Extracted entries: Begin

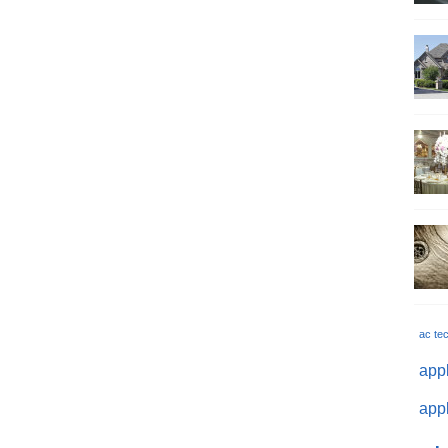
ac te
appl
appl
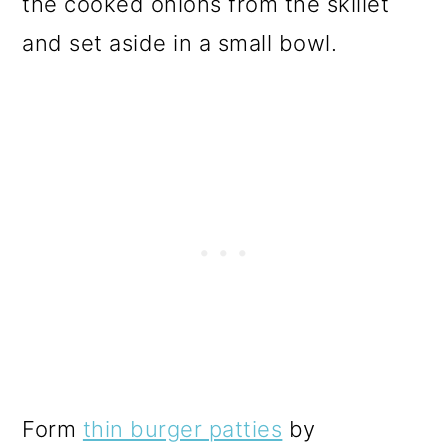
the cooked onions from the skillet
and set aside in a small bowl.
Form
thin burger patties
by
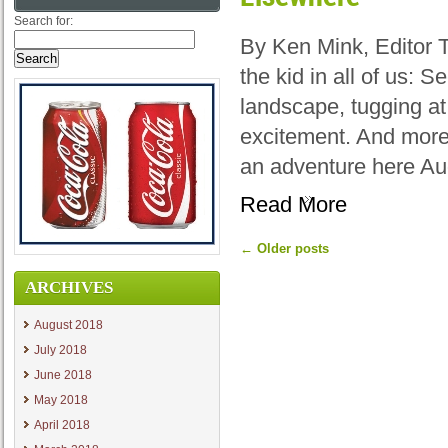
Search for:
By Ken Mink, Editor 
the kid in all of us: 
landscape, tugging at
excitement. And more
an adventure here Au
Read More
←
Older posts
ARCHIVES
August 2018
July 2018
June 2018
May 2018
April 2018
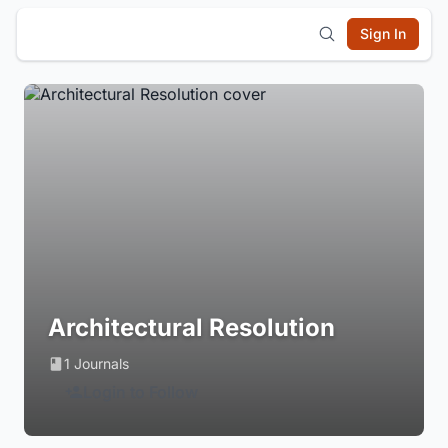
Sign In
Architectural Resolution
1 Journals
Login to Follow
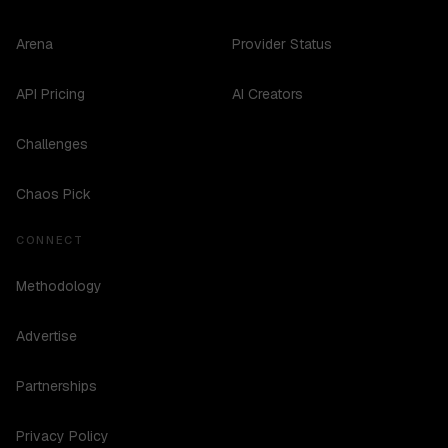
Arena
Provider Status
API Pricing
AI Creators
Challenges
Chaos Pick
CONNECT
Methodology
Advertise
Partnerships
Privacy Policy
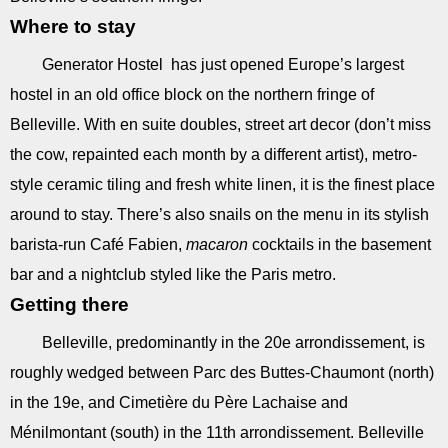
Where to stay
Generator Hostel has just opened Europe’s largest
hostel in an old office block on the northern fringe of
Belleville. With en suite doubles, street art decor (don’t miss
the cow, repainted each month by a different artist), metro-
style ceramic tiling and fresh white linen, it is the finest place
around to stay. There’s also snails on the menu in its stylish
barista-run Café Fabien,
macaron
cocktails in the basement
bar and a nightclub styled like the Paris metro.
Getting there
Belleville, predominantly in the 20e arrondissement, is
roughly wedged between Parc des Buttes-Chaumont (north)
in the 19e, and Cimetière du Père Lachaise and
Ménilmontant (south) in the 11th arrondissement. Belleville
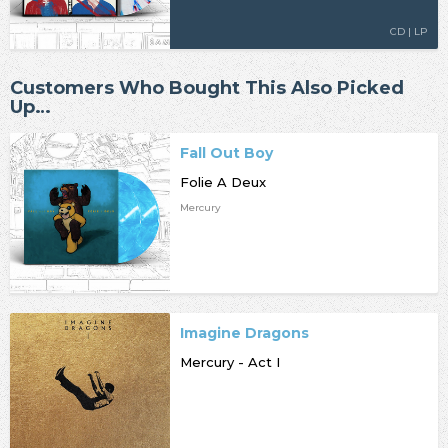
CD | LP
Customers Who Bought This Also Picked
Up…
Fall Out Boy
Folie A Deux
Mercury
Imagine Dragons
Mercury - Act I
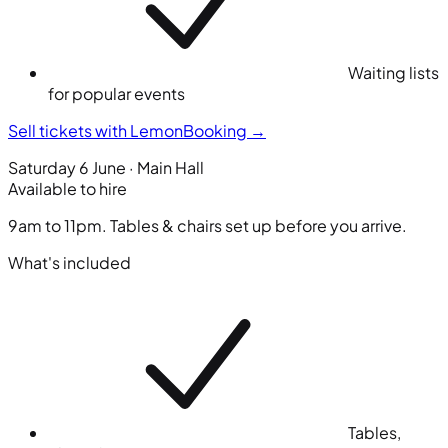
Waiting lists
for popular events
Sell tickets with LemonBooking
→
Saturday 6 June · Main Hall
Available to hire
9am to 11pm. Tables & chairs set up before you arrive.
What's included
Tables,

Extracted entries: End

**What to do**
Once the line with "Login to Follow" is found above, transcribe each line from it through the line with "Belleville, predominantly in", exactly, and omit the pictures.

**Result below**
Login to Follow
Arena
Provider Status
API Pricing
AI Creators
Challenges
Chaos Pick
CONNECT
Methodology
Advertise
Partnerships
Privacy Policy
Where to stay
Generator Hostel has just opened Europe’s largest
hostel in an old office block on the northern fringe of
Belleville. With en suite doubles, street art decor (don’t miss
the cow, repainted each month by a different artist), metro-
style ceramic tiling and fresh white linen, it is the finest place
around to stay. There’s also snails on the menu in its stylish
barista-run Café Fabien,
macaron
cocktails in the basement
bar and a nightclub styled like the Paris metro.
Getting there
Belleville, predominantly in the 20e arrondissement, is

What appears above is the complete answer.